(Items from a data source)
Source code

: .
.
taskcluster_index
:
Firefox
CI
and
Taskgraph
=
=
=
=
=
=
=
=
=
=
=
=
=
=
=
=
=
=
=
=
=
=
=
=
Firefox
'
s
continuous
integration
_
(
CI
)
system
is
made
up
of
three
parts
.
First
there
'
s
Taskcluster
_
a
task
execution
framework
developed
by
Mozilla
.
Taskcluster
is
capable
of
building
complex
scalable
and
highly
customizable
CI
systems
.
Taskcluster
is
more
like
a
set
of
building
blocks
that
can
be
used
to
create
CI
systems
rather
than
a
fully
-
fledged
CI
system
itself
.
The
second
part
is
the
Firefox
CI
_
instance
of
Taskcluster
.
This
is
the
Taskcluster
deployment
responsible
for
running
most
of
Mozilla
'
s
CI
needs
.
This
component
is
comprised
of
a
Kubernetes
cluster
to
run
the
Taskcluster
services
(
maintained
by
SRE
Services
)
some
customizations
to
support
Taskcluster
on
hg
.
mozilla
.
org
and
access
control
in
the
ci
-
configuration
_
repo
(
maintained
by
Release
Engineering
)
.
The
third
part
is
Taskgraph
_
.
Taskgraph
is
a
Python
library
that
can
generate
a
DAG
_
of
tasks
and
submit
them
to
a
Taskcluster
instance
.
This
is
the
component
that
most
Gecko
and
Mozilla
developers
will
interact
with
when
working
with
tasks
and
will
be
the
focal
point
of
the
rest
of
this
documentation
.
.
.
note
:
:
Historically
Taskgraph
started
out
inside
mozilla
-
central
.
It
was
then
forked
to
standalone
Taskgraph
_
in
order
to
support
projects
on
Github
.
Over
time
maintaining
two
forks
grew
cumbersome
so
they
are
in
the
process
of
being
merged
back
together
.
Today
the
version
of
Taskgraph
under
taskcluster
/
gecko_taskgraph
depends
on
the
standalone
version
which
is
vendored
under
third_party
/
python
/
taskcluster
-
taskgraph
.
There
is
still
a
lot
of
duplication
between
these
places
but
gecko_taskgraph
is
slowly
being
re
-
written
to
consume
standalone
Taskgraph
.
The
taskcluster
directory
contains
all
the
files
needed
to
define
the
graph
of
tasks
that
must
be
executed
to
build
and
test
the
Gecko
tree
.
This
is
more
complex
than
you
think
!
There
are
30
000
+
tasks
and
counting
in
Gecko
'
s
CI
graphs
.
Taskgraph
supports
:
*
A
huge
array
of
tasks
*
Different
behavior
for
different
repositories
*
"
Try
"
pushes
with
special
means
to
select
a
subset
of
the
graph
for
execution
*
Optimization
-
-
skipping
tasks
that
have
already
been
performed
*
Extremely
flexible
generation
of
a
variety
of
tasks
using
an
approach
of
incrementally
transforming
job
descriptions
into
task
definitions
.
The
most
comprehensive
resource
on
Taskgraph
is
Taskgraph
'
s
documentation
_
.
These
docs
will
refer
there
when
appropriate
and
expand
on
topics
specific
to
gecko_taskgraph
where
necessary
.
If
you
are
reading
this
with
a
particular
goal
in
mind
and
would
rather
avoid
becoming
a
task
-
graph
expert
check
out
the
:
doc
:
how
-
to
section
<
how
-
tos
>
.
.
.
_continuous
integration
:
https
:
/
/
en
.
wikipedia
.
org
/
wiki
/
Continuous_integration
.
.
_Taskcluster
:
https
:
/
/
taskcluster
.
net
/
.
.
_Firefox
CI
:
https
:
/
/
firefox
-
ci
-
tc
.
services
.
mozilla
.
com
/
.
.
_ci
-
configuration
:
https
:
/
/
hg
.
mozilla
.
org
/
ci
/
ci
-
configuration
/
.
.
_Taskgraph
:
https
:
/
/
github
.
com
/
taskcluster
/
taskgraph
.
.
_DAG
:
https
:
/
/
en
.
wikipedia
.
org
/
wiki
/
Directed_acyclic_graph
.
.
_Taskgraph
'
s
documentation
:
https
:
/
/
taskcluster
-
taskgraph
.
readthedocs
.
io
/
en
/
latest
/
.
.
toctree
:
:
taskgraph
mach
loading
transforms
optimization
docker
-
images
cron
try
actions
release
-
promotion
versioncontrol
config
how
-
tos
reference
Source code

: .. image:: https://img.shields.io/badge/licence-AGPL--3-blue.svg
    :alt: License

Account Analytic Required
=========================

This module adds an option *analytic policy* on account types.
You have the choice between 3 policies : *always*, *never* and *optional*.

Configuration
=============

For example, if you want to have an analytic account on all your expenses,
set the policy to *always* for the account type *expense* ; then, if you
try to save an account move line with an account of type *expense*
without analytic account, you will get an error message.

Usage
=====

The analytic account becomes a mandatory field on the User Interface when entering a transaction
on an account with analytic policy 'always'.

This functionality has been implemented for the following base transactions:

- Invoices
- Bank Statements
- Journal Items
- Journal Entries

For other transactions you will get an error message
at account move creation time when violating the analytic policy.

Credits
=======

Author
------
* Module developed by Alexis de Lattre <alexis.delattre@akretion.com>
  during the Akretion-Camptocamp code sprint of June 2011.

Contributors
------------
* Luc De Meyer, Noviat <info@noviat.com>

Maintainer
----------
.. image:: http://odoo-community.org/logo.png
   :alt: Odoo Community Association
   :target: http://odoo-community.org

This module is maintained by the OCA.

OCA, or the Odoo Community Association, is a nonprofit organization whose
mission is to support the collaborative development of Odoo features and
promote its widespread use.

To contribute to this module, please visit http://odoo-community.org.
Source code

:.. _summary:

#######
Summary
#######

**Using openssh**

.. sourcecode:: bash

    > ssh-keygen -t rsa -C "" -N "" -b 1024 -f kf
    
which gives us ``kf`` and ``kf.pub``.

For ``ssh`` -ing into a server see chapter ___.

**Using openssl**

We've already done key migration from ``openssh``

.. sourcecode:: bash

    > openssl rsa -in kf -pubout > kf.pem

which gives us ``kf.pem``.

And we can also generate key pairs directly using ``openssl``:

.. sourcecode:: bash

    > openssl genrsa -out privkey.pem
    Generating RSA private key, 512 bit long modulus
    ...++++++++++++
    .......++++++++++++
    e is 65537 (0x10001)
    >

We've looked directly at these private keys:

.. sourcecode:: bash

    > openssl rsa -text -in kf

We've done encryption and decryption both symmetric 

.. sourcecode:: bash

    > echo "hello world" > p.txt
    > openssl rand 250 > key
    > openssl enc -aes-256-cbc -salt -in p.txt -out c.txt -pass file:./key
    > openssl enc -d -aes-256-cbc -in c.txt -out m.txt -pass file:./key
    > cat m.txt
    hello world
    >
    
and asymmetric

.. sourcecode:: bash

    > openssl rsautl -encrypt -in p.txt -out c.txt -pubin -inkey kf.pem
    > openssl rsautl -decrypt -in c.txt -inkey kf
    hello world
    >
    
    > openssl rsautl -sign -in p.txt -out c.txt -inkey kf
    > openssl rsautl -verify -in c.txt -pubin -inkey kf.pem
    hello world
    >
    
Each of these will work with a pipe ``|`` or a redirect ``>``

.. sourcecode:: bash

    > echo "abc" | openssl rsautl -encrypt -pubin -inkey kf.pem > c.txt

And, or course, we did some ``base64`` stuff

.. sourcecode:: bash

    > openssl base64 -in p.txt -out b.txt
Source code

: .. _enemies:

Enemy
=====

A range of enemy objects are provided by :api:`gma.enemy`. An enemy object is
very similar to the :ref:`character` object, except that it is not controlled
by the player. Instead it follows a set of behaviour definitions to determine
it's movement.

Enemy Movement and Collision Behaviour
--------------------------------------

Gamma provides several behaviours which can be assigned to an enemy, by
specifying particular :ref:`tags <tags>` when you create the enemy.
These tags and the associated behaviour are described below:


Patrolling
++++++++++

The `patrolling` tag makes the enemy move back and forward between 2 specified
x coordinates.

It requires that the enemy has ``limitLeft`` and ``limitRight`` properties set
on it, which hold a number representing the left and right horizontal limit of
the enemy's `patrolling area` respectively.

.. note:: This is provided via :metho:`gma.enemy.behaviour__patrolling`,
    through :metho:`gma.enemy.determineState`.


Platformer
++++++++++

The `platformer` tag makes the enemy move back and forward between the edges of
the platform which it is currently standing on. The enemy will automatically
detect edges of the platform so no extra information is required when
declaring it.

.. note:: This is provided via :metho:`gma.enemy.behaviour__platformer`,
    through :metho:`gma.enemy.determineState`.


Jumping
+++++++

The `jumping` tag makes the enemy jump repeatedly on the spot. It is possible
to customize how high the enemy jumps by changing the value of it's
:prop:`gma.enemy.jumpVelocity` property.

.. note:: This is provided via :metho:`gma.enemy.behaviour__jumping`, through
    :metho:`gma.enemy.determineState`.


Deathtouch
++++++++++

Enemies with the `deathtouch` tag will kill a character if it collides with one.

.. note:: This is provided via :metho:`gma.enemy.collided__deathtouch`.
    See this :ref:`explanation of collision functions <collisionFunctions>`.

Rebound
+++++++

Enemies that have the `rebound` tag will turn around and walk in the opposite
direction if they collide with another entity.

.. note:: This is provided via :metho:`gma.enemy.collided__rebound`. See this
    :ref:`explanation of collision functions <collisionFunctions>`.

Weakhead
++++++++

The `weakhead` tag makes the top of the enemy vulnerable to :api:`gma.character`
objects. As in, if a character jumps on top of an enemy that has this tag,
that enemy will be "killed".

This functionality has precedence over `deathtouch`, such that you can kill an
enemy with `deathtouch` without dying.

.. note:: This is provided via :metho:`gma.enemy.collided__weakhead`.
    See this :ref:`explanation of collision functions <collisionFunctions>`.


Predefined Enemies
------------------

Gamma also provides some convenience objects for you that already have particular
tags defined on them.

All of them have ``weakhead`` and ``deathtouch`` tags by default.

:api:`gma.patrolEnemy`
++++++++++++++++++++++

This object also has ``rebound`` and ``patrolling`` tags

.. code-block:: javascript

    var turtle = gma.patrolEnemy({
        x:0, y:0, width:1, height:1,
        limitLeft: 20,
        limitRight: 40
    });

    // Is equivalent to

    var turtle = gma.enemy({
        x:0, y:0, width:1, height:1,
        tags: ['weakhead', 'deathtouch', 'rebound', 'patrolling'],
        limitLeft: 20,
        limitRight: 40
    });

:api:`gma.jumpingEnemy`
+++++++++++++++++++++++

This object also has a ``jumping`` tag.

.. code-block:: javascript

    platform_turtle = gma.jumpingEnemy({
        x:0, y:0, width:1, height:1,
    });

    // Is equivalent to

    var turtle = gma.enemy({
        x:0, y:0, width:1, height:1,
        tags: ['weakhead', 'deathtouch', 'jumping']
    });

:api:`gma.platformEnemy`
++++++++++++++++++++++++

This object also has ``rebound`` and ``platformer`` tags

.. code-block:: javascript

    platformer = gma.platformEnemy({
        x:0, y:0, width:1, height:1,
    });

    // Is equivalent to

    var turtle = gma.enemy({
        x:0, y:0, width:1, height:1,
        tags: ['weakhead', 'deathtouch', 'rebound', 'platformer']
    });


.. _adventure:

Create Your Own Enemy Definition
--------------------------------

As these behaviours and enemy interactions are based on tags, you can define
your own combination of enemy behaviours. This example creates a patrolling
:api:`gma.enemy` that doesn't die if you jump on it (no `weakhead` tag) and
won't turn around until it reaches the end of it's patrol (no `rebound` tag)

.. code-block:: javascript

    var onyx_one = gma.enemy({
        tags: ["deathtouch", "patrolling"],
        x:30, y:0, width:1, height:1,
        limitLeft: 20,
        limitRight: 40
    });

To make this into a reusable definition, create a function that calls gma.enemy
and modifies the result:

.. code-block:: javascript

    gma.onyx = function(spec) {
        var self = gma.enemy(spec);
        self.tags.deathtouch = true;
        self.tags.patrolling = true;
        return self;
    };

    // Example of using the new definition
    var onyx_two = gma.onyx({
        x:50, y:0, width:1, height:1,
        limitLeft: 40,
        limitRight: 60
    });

» **Exercise details**: Note each line of the entries that has "transactions" in it, and copy those lines.

» **Answer below**:
This functionality has been implemented for the following base transactions:
For other transactions you will get an error message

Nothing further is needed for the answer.